# Java Applikation als Backend (REST) absichern



## danielmaann (21. Jul 2017)

Hallo zusammen

Gestern hatte ich ein Gespräch mit einem erfahrenen Entwickler im Betrieb. Ich selbst arbeite als Softwareentwickler mit Java und anderen Technologien. Nun kam das Thema auf "Backend absichern". Es istz schwer zu erklären wie es gemeint ist, jedoch versuche ich es mit beispielen.

Es ist so:
- Mein Wissensstand war:
Wenn man eine Frontenedapplikation hat welche mit einem Backend komuniziert über die URL (via REST) kann man diese Frontendapplikation entschüsseln und man sieht die Backendurl.
Nun kann in diesem Fall dieser mit dem Endpoint mit dem Browser, oder Postman oder was auch sonst über diese REST Schnittstelle kommunizieren. Auch wenn ich im Backend ein Token habe, kann es halt denselben Token vewenden und als Header mit geben.

- Der erfahrere Entwickler sagte:
Dies ist so, aber dies ist nicht abgesichert. Man kann wie eine Sicherung über die Backend applikation legen, welche ein verschlüsseltes Token mit gibt, somit ist das dann unmöglich. Und nur die Frontendapplikation kann kommunizieren.
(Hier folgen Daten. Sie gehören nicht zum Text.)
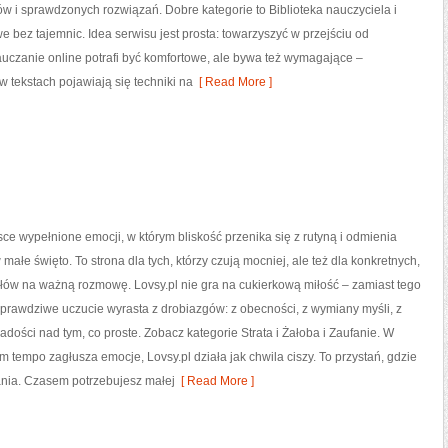
 i sprawdzonych rozwiązań. Dobre kategorie to Biblioteka nauczyciela i
 bez tajemnic. Idea serwisu jest prosta: towarzyszyć w przejściu od
uczanie online potrafi być komfortowe, ale bywa też wymagające –
w tekstach pojawiają się techniki na
[ Read More ]
jsce wypełnione emocji, w którym bliskość przenika się z rutyną i odmienia
małe święto. To strona dla tych, którzy czują mocniej, ale też dla konkretnych,
słów na ważną rozmowę. Lovsy.pl nie gra na cukierkową miłość – zamiast tego
prawdziwe uczucie wyrasta z drobiazgów: z obecności, z wymiany myśli, z
 radości nad tym, co proste. Zobacz kategorie Strata i Żałoba i Zaufanie. W
ym tempo zagłusza emocje, Lovsy.pl działa jak chwila ciszy. To przystań, gdzie
ania. Czasem potrzebujesz małej
[ Read More ]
Nun frage ich mich, wieso sollte man diesen verschlüsselten Token auch nicht nehmen können und diesen mit Postman oder so mit geben? Wie funktioniert das? Gibt es dafür Frameworks oder Libraries?

Kann mir jemand das besser erklären?


----------



## Thallius (21. Jul 2017)

Am einfachsten indem du den verschlüsselten Token abhängig machst von einem Login am Frontend. Sprich, der User der Frontend Applikation muss einen Login eingeben um sich mit dem Backend verbinden zu können.

Gruß

Claus


----------



## danielmaann (21. Jul 2017)

Thallius hat gesagt.:


> Am einfachsten indem du den verschlüsselten Token abhängig machst von einem Login am Frontend. Sprich, der User der Frontend Applikation muss einen Login eingeben um sich mit dem Backend verbinden zu können.
> 
> Gruß
> 
> Claus


Verstehe ich das richtig, das in diesem Fall dieses Token jedesmal mitgesendet wird und somit wie eingeloggt wird jedesmal... aber dieses token kann man ja auch kopieren und dann via Postman verwenden


----------



## mrBrown (21. Jul 2017)

danielmaann hat gesagt.:


> Wenn man eine Frontenedapplikation hat welche mit einem Backend komuniziert über die URL (via REST) kann man diese Frontendapplikation entschüsseln und man sieht die Backendurl.
> Nun kann in diesem Fall dieser mit dem Endpoint mit dem Browser, oder Postman oder was auch sonst über diese REST Schnittstelle kommunizieren. Auch wenn ich im Backend ein Token habe, kann es halt denselben Token vewenden und als Header mit geben.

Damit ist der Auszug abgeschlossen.